Two coils on their way
For the past five years, "highly exceptional loads" (HEL) have been successfully travelling along the ITER Itinerary to be delivered to the ITER site. As the project now enters machine assembly phase, a new category of components is heading to Saint-Paul-lez-Durance. Dubbed "super HEL," they combine exceptional value, size and weight and come with renewed challenges which the global health crisis makes even more daunting.
Deliveries | Two coils on their way
Two such components recently arrived at Marseille's industrial harbour Fos-sur-Mer, and will soon be delivered to the ITER site.
Procured by Europe and finalized in Italy, toroidal field coil #9 (TF9) is seen here on 23 March as it approaches the narrow Caronte Canal in Martigues. The massive load (600 tonnes) will reach the ITER site in the early morning of 17 April. Photo DAHER
Procured by Europe and finalized in Italy, toroidal field coil #9 (TF9) was unloaded on 18 March and crossed the inland sea Etang-de-Berre five days later.
A second toroidal field coil (TF12), procured by Japan, left the port of Kobe on 7 March and arrived at Fos-sur-Mer on 7 April—one month later to the day.
Over the past five years, 75 HEL have been safely delivered to ITER. None, however, matched the dimensions and weight—20 metres long, slightly more than 10 metres wide, 600 tonnes with support frame and trailer—of these "Super HEL," the first in a series of two dozen truly exceptional loads to be delivered in the next few years.
To the challenges of transporting such behemoths over the 104-kilometre ITER Itinerary, the global health crisis has added extra constraints. The organization of the convoys, the logistics and the schedule all needed to be adapted to mitigate risk for the loads and guarantee optimal health and safety conditions for the personnel involved.
One month to the day after it left the port of Kobe, Japan, on 7 March, coil #12 (TF12) arrived at Marseille's industrial harbour. The load will begin the last leg of its journey on 21 April and arrive at ITER four days later. Photo DAHER
According to the latest information, the operation will unfold as follows: TF9 will leave its temporary staging area on the northern shore of Etang-de-Berre on 13 April, Easter Monday, and reach the ITER site in the early morning of 17 April. As soon as the component is unloaded, the trailer will be disassembled, shipped back to Berre by truck, and reassembled there. Ideally the trailer, by then loaded with TF12, could be ready to travel on 21 April and arrive at ITER in the early hours of Saturday 25 April.
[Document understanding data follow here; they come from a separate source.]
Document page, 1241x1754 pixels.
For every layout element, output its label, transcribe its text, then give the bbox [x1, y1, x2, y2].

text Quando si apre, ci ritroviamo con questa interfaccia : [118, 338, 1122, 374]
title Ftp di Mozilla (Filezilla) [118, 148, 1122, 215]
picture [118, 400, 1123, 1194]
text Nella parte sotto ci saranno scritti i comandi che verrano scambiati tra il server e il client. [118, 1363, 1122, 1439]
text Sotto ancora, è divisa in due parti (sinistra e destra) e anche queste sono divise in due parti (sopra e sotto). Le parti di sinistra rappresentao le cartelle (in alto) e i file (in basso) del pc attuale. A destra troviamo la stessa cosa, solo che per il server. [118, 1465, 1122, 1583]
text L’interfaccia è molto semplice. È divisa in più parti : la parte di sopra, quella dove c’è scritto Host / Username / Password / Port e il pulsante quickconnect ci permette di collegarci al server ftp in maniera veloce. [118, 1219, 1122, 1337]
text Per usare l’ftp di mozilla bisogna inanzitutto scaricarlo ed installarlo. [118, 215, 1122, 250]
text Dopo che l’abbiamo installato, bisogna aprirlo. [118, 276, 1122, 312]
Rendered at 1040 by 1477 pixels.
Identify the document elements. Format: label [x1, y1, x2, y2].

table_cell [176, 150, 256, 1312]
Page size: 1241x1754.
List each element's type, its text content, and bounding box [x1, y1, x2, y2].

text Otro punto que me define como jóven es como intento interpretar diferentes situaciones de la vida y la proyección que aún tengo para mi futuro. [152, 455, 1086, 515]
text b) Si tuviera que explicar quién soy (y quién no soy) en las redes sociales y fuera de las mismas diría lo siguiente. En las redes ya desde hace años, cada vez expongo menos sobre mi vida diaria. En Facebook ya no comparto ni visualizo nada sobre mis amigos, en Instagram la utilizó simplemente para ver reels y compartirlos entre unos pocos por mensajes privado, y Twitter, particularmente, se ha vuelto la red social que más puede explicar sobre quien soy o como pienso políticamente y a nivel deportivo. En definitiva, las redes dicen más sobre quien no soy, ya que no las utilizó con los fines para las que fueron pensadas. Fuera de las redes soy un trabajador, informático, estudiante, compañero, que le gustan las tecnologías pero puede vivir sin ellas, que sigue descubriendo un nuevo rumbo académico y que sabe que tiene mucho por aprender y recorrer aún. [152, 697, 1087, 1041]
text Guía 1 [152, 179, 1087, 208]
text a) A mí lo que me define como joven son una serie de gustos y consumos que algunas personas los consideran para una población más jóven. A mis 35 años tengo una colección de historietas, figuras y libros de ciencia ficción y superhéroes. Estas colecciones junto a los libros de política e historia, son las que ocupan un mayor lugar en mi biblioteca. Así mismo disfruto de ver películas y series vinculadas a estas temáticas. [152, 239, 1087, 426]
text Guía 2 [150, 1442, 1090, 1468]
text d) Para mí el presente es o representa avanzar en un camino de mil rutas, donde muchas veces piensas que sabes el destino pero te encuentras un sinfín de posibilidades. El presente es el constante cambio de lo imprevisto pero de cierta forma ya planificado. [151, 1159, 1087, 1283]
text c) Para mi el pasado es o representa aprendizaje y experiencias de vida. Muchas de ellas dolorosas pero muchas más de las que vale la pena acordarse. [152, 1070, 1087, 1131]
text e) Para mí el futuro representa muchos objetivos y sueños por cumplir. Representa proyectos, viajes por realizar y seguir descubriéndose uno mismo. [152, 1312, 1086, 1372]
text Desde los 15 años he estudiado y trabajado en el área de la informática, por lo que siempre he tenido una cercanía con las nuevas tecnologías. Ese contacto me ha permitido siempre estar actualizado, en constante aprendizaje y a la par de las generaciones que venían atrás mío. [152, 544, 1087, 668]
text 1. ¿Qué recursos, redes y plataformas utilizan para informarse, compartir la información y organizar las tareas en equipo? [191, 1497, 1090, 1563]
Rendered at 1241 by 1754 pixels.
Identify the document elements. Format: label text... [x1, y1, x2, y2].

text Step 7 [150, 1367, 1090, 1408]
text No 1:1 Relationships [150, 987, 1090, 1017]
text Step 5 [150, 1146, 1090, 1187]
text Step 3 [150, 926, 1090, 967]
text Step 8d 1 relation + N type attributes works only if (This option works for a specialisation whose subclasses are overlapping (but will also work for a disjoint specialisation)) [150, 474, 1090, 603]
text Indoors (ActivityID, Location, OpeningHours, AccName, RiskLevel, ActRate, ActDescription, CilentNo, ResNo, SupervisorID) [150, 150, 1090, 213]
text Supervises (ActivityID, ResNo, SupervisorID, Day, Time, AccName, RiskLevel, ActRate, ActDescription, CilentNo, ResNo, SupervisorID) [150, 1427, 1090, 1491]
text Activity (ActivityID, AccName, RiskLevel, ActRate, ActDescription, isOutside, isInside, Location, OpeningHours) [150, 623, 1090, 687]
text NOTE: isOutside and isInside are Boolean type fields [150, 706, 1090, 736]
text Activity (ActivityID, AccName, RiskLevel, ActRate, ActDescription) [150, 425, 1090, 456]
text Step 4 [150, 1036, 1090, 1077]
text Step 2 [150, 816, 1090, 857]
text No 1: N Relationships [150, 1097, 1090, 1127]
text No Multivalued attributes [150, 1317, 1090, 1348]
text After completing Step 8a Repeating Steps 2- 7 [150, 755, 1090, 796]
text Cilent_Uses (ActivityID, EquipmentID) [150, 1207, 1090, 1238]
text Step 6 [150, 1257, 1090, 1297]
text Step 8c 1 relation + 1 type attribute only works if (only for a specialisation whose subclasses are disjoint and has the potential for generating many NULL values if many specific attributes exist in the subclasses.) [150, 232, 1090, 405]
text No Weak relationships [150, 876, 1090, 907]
ITER convoys do not travel on weekends or holidays, but an exception was made for this unique situation. "The French authorities, the gendarmerie, and the thruway operators have all been extremely supportive," says François Genevey, who manages ITER transport operations for the project's global logistics provider DAHER. "Everyone is aware of the importance and challenges of this double operation."